● TEXT TO READ:
It was in July 2010, the United States government ruled that the jailbreaking and unlocking of Apple iPhones, as well as the rooting of Android devices was to be deemed a legal act, as long as the process wasn’t being carried out with the intention of circumventing copyright. We ran with an article directly after the ruling was made which outlined the full details of the new DMCA legislation which once and for all set to rest the misconceptions surrounding the legalities of jailbreaking a device
Obviously, the court’s decision to rule the act of jailbreaking as entirely legal was a major blow for Apple, considering they have invested so much time and money into making their devices and operating systems as secure as possible, and have always been public advocates for making jailbreaking an unlawful act. Apple understandably remained tight lipped on the situation at the time, choosing to make a short statement, which drew attention to the fact that jailbreaking, whilst officially legal, would still void any official Apple warranties:
Apple’s goal has always been to insure that our customers have a great experience with their iPhone and we know that jailbreaking can severely degrade the experience. As we’ve said before, the vast majority of customers do not jailbreak their iPhones as this can violate the warranty and can cause the iPhone to become unstable and not work reliably.
It seems like yesterday when we were mulling all over the court’s decision, and reading the updated DMCA ruling which allowed millions of jailbreak fans to rest easy that they weren’t law breakers. But it seems as if that time is coming around again, with the Electronic Frontier Foundation (EFF) lobbying for users to add their electronic voice to a petition which aims to ask the United States government to declare once again that jailbreaking an iPhone does not violate the DMCA. The EFF are also asking for this initial exemption, which is set to expire, to be extended to cover tablet devices as the Apple’s iPad is not currently covered in the original ruling.

● RECORDS SUPPLIED:
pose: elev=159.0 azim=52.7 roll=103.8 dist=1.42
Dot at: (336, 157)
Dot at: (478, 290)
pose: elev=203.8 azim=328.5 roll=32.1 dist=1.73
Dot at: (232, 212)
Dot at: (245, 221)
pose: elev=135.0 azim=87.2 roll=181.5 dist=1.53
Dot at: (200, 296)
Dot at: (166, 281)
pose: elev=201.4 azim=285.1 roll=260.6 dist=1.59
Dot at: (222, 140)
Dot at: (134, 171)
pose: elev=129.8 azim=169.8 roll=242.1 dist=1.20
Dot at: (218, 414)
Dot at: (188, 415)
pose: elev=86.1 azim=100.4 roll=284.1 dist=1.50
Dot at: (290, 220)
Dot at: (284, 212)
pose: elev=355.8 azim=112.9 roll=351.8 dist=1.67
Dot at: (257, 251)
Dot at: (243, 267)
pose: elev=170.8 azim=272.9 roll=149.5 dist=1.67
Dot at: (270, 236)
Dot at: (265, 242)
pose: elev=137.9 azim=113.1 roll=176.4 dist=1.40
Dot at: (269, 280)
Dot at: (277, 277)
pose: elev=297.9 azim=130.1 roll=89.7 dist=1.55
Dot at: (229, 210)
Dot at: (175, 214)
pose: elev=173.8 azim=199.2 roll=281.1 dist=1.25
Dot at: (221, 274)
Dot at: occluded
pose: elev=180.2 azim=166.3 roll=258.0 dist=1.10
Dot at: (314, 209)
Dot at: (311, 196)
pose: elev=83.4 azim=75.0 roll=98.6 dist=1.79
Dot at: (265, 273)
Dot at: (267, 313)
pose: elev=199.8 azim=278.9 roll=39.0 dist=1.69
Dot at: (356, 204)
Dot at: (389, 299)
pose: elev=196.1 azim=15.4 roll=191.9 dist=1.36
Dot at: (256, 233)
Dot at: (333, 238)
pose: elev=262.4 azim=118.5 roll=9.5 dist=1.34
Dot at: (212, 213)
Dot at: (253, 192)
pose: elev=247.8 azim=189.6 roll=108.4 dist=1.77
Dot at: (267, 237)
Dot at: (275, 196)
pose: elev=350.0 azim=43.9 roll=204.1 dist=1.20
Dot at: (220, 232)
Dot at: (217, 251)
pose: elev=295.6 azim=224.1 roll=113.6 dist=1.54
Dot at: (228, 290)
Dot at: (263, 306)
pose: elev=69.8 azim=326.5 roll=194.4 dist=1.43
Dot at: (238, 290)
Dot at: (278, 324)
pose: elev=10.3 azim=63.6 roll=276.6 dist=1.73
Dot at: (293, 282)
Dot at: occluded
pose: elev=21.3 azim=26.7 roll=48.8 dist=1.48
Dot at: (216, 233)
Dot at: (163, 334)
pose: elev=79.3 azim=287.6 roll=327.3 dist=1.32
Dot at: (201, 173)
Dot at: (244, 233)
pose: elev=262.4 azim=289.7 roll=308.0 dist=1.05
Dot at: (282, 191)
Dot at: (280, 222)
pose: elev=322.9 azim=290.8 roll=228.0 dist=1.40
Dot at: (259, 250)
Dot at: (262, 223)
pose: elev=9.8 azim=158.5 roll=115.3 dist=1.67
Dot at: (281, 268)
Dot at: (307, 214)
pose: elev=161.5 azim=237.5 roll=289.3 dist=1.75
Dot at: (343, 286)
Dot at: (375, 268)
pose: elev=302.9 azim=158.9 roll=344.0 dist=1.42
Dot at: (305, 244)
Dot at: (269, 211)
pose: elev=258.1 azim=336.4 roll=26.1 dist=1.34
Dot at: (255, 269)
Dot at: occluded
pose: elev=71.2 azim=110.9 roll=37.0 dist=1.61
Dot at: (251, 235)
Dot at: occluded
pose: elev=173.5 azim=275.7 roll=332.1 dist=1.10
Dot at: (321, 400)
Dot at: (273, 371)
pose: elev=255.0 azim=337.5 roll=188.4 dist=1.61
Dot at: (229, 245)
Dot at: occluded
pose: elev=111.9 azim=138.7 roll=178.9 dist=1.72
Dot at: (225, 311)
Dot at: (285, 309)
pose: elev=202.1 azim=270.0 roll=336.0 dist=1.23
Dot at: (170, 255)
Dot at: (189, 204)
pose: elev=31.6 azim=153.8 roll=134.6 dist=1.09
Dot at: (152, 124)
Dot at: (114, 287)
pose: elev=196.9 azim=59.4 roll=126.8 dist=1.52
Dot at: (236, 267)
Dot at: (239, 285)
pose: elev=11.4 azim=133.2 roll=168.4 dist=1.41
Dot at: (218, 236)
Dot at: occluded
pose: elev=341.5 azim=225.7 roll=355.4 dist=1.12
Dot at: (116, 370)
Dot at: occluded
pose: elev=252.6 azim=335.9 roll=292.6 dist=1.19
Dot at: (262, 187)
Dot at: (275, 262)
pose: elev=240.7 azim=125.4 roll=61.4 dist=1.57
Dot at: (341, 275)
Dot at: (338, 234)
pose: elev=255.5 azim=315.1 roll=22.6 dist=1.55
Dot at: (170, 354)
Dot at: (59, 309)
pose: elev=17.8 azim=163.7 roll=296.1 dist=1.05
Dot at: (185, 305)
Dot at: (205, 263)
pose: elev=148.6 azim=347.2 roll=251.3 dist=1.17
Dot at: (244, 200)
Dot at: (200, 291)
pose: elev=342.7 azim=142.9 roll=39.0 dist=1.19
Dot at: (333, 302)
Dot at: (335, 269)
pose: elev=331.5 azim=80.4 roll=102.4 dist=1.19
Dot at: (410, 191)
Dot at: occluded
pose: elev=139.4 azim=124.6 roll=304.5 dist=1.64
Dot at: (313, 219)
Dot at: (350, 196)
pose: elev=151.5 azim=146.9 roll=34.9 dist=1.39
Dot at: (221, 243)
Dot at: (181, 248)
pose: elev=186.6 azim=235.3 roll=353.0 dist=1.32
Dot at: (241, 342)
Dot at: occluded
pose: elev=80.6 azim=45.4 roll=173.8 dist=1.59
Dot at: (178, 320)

● DIRECTIVE:
Return the jailbreaking article in full, word for word. The lines play no part in this.

● ANSWER TO THE EXERCISE:
It was in July 2010, the United States government ruled that the jailbreaking and unlocking of Apple iPhones, as well as the rooting of Android devices was to be deemed a legal act, as long as the process wasn’t being carried out with the intention of circumventing copyright. We ran with an article directly after the ruling was made which outlined the full details of the new DMCA legislation which once and for all set to rest the misconceptions surrounding the legalities of jailbreaking a device
Obviously, the court’s decision to rule the act of jailbreaking as entirely legal was a major blow for Apple, considering they have invested so much time and money into making their devices and operating systems as secure as possible, and have always been public advocates for making jailbreaking an unlawful act. Apple understandably remained tight lipped on the situation at the time, choosing to make a short statement, which drew attention to the fact that jailbreaking, whilst officially legal, would still void any official Apple warranties:
Apple’s goal has always been to insure that our customers have a great experience with their iPhone and we know that jailbreaking can severely degrade the experience. As we’ve said before, the vast majority of customers do not jailbreak their iPhones as this can violate the warranty and can cause the iPhone to become unstable and not work reliably.
It seems like yesterday when we were mulling all over the court’s decision, and reading the updated DMCA ruling which allowed millions of jailbreak fans to rest easy that they weren’t law breakers. But it seems as if that time is coming around again, with the Electronic Frontier Foundation (EFF) lobbying for users to add their electronic voice to a petition which aims to ask the United States government to declare once again that jailbreaking an iPhone does not violate the DMCA. The EFF are also asking for this initial exemption, which is set to expire, to be extended to cover tablet devices as the Apple’s iPad is not currently covered in the original ruling.